I wonder: is gender stereotyping in third culture literature more prevalent than in other contemporary literatures?
I can imagine why it might be: if the crop of authors writing now was born in the 1950s through 1980s, chances are it was their fathers who were posted overseas (for business, or mission, or military, or diplomatic work) and their mothers who "trailed": the TCK worlds of those decades was retrogressive in its gender norms. 

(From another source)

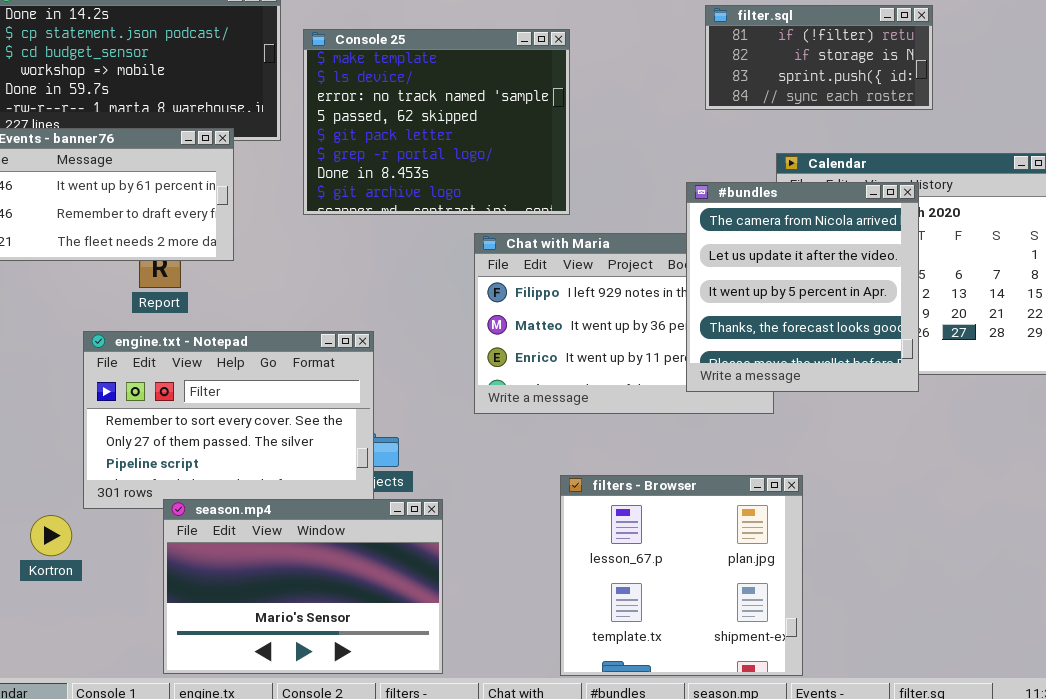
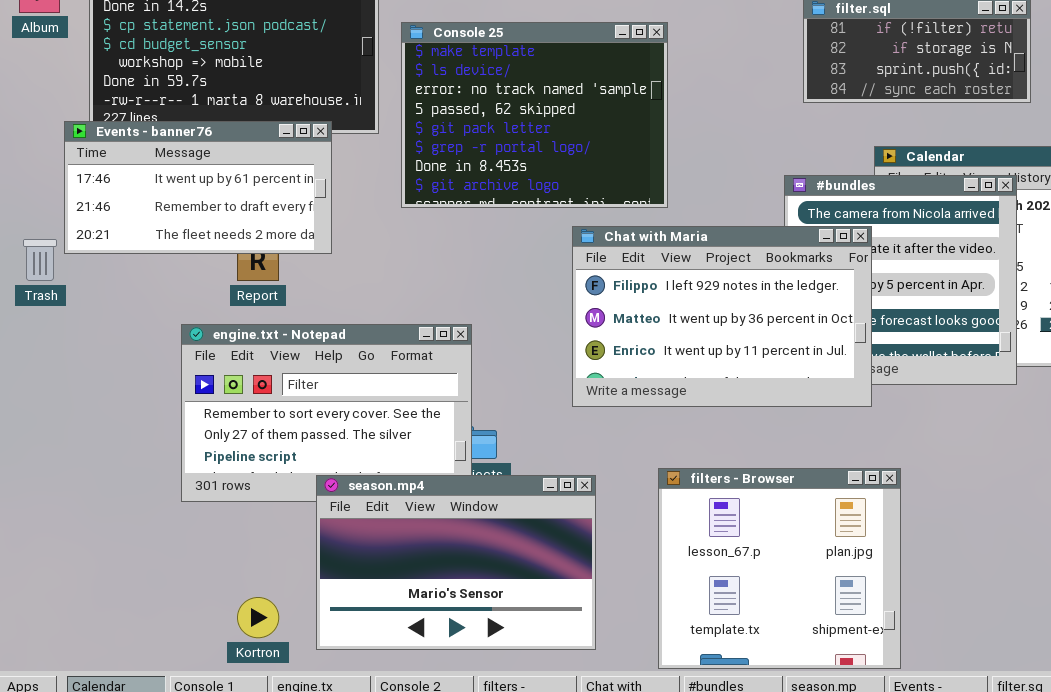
Chat with Maria: [474,233,774,414] -> [572,226,872,407], raised
season.mp4: [163,499,443,674] -> [316,475,596,650], moved
Kortron: [30,515,72,556] -> [237,597,279,638], moved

The world of international work (business, diplomatic, mission, military) is gendered differently, slightly more equally, these days: what will happen when TCKs born in the 1990s and later start writing?

So many questions!

I am, I know, terrible at writing about gender.  So much so that I wonder if I can blame it on being myself  the product of a fairly sexist era of TCKness?  In Malaysia when I was 8 or so my father asked me if I'd rather be a boy or a girl.  "Boy" I replied quickly "because then I could pee standing up" (a skill perhaps more valuable in some countries than others).  But I marvel at my response.  In that long ago neo-colonial world of 1980s and 1990s expatriatism, it was clear to me that my father got to have all the fun (business trips, in-flight drinks, scuba gear, linen suits, respect, acclaim, authority) and my mother had to deal with a lot of difficult stuff (menstruating in the tropics, finding herself a job in country after country, continually reinventing herself, finding food, clothing, schooling and shelter for my brother and I, and often being too-much in the public eye as men ogled her red hair and speculated, openly, about whether her pubic hair matched). It was clearly easier to be my dad than my mom.